Les libéraux s’opposent radicalement à Edvige, le nouveau fichier de surveillance généralisée, sur le point d’être lancé. Le coût en terme de liberté individuelle est trop élevé. Stopper Edvige est un combat sérieux, qui mérite des arguments solides et pas seulement de l’indignation, même légitime : l’opinion, en effet, reste à convaincre.
Ces derniers jours, les critiques contre le nouveau fichier Edvige (Exploitation Documentaire et Valorisation de l'Information Générale) se sont multipliées. Associations, syndicats, partis de gauche et du centre, ont haussé le ton.
Nous, libéraux, leur donnons bien entendu raison ! Edvige aura la particularité de regrouper dans une même base de données personnalités publiques et « fauteurs de troubles potentiels », ce dès l’âge de 13 ans. Le gouvernement s’apprêtait à le mettre en service quand la CNIL a eu la bonne idée de rendre l’affaire publique, par une publication au J.O.

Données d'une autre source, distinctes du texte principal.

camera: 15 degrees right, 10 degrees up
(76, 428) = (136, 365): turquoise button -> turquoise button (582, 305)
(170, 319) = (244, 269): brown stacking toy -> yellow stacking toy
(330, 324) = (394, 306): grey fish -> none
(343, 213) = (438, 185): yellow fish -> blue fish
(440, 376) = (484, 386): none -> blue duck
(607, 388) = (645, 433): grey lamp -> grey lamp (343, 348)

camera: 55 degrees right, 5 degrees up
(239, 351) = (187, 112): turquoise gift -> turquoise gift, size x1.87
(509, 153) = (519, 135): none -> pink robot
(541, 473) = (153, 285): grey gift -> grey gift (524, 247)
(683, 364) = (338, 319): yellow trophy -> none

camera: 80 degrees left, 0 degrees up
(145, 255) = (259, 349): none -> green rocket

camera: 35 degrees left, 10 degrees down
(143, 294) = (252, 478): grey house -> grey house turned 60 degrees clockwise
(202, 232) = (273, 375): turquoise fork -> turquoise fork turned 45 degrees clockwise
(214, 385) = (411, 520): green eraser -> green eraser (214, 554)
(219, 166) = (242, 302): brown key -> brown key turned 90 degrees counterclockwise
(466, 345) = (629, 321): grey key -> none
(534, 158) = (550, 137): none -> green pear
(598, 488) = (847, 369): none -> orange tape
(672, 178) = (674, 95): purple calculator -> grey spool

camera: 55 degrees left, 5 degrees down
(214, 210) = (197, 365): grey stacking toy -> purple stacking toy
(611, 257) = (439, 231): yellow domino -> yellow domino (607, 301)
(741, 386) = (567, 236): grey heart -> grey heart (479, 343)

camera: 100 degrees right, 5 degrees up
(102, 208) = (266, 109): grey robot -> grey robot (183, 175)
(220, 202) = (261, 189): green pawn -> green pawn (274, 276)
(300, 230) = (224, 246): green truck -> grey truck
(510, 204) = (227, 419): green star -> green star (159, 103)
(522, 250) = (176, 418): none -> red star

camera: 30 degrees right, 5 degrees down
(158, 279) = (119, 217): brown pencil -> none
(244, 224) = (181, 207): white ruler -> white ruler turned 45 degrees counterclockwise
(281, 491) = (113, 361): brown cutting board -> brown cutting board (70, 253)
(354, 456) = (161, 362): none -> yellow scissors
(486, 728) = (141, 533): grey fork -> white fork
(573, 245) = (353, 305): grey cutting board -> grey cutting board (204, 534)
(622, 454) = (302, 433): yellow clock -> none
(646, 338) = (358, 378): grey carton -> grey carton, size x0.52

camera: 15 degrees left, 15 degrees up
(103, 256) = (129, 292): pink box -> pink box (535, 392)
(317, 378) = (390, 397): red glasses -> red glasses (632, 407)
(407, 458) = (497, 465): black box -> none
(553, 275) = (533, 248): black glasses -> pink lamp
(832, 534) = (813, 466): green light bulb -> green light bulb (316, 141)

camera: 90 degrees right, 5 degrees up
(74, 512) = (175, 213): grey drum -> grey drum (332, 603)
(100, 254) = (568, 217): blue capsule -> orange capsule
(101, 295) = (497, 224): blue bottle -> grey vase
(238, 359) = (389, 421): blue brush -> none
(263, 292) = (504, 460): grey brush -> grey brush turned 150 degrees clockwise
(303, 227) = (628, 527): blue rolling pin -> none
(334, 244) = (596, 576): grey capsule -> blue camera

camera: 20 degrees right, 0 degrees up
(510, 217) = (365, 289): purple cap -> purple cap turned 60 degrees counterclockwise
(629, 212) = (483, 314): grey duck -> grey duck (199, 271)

Alors que les critiques se multiplient et que la pétition lancée sur Internet contre Edvige remporte un franc succès (près de 90 000 signatures, http://nonaedvige.ras.eu.org/), les arguments fondamentaux qui légitiment cette opposition sont malheureusement trop rarement développés. Alternative Libérale, le seul parti libéral dans notre pays, s’engage pour la suppression du fichier Edvige et contre tout fichier de renseignement de masse mêlant des individus de tous horizons, non délinquants, pour aux moins cinq bonnes raisons :
- Les critères de sélection des individus fichés ne sont pas clairs : dès lors, la porte est ouverte à toutes les dérives. Un fonctionnaire peu scrupuleux peut facilement prendre la liberté, à l’insu de ses supérieurs, d’inclure au fichier une personnalité qu’il déteste en jouant de critères peu objectifs. Les risques de dérives sont considérables.
- Les intéressés ne sont pas informés de leur fichage. Or l’Etat n’a pas le droit d’espionner les personnes à leur insu, sans raison valable : nous avons un droit à l’intimité. Que l’on revendique pour soi ce droit ou non, que l’on souhaite occulter une partie de sa vie ou pas, il s’applique par défaut à tout individu.
- Un fichier contient toujours de nombreuses erreurs. C’est ainsi que de paisibles quidams peuvent être suspectés des pires accointances. Or, si théoriquement les citoyens ont un droit de regard, en réalité obtenir sa « fiche des RG » est un parcours du combattant. A condition, bien entendu, d’avoir imaginé qu’elle puisse exister.
- Le fichier fait peur : menacer une personne d’être inscrite sur Edvige, ou pire, de voir « charger » sa fiche, est un moyen de pression discret et efficace. Comment ne pas imaginer qu’il sera employé, tôt ou tard, par un service de police pressé…
- Les fichiers de citoyens peuvent devenir des armes très dangereuses entre de mauvaises mains. Rien ne nous garantit qu’une fois ce type de fichier constitué, il ne tombera pas dans de mauvaises mains (vol et utilisation criminelle, homme politique corrompu en campagne, entreprises malhonnête – assurance par exemple).
Pour toutes ces raisons, Alternative Libérale s’oppose radicalement à Edvige et demande sa suppression. A quoi nous sert notre sécurité si nous devons, pour la conserver, brader notre liberté ? Nous n’aurons, en fin de compte, ni l’une, ni l’autre.